Councils are being given the power to raise tax for social care by six per cent over the next two years, as part of £900m of extra money, but critics call it a ‘sticking plaster’ for the care sector’s ills.
Sajid Javid, minister for Department for Communities and Local Government said:
‘Local authorities across England will be able to add a three percent levy to council tax bills in 2017/18 and an extra three per cent in 2018/19.’
Communities Secretary, Sajid Javid announced the move in a statement to the House of Commons about the Local Government Finance Settlement. Currently, the social care precept allows councils to raise as much as two percent a year through council tax for adult social care.
The minister told MPs an additional £652m could be raised from the social care precept (£208m in 2017/18 and £444m in 2018/19).

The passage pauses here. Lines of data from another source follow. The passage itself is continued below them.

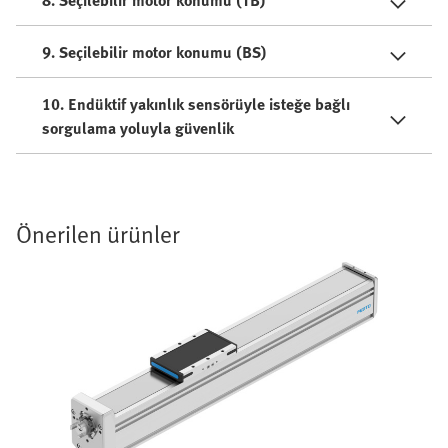
9. Seçilebilir motor konumu (BS)
10. Endüktif yakınlık sensörüyle isteğe bağlı
sorgulama yoluyla güvenlik
Önerilen ürünler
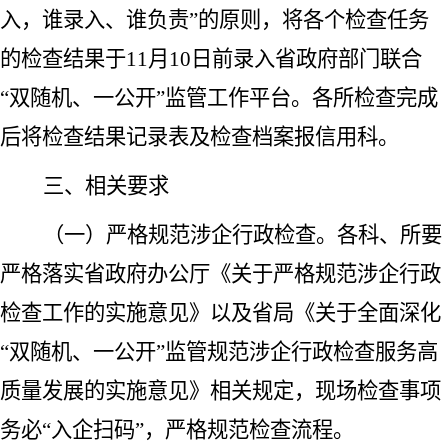
入，谁录入、谁负责”的原则，将各个检查任务
的检查结果于11月10日前录入省政府部门联合
“双随机、一公开”监管工作平台。各所检查完成
后将检查结果记录表及检查档案报信用科。
三、相关要求
（一）严格规范涉企行政检查。
各科、所要
严格落实省政府办公厅《关于严格规范涉企行政
检查工作的实施意见》以及省局《关于全面深化
“双随机、一公开”监管规范涉企行政检查服务高
质量发展的实施意见》相关规定，现场检查事项
务必“入企扫码”，严格规范检查流程。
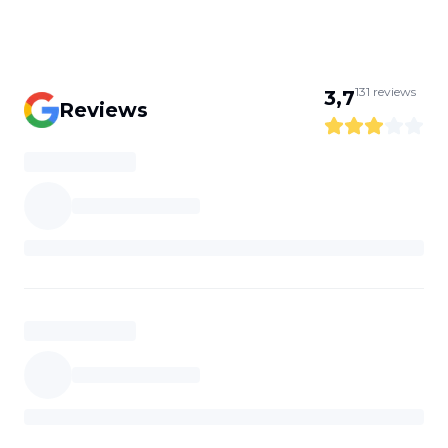
131
reviews
3,7
Reviews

Mr Javid also announced that over the next two years:
“New money of £240m which otherwise would have gone into the ‘new homes bonus’ budget will be transferred to adult social care budgets.”
Against a backdrop of jeers in the House of Commons, the Minister said of the £652m from the social care precept and £240m from the new homes bonus: “This is £900m additional money over the next two years, which would not have happened had these changes not been announced.”
The minister also said:
“The overall increase in the social care precept over the next three years will remain at six per cent”.
97 per cent of councils have accepted the settlement including South and West Yorkshire and 10 councils have not.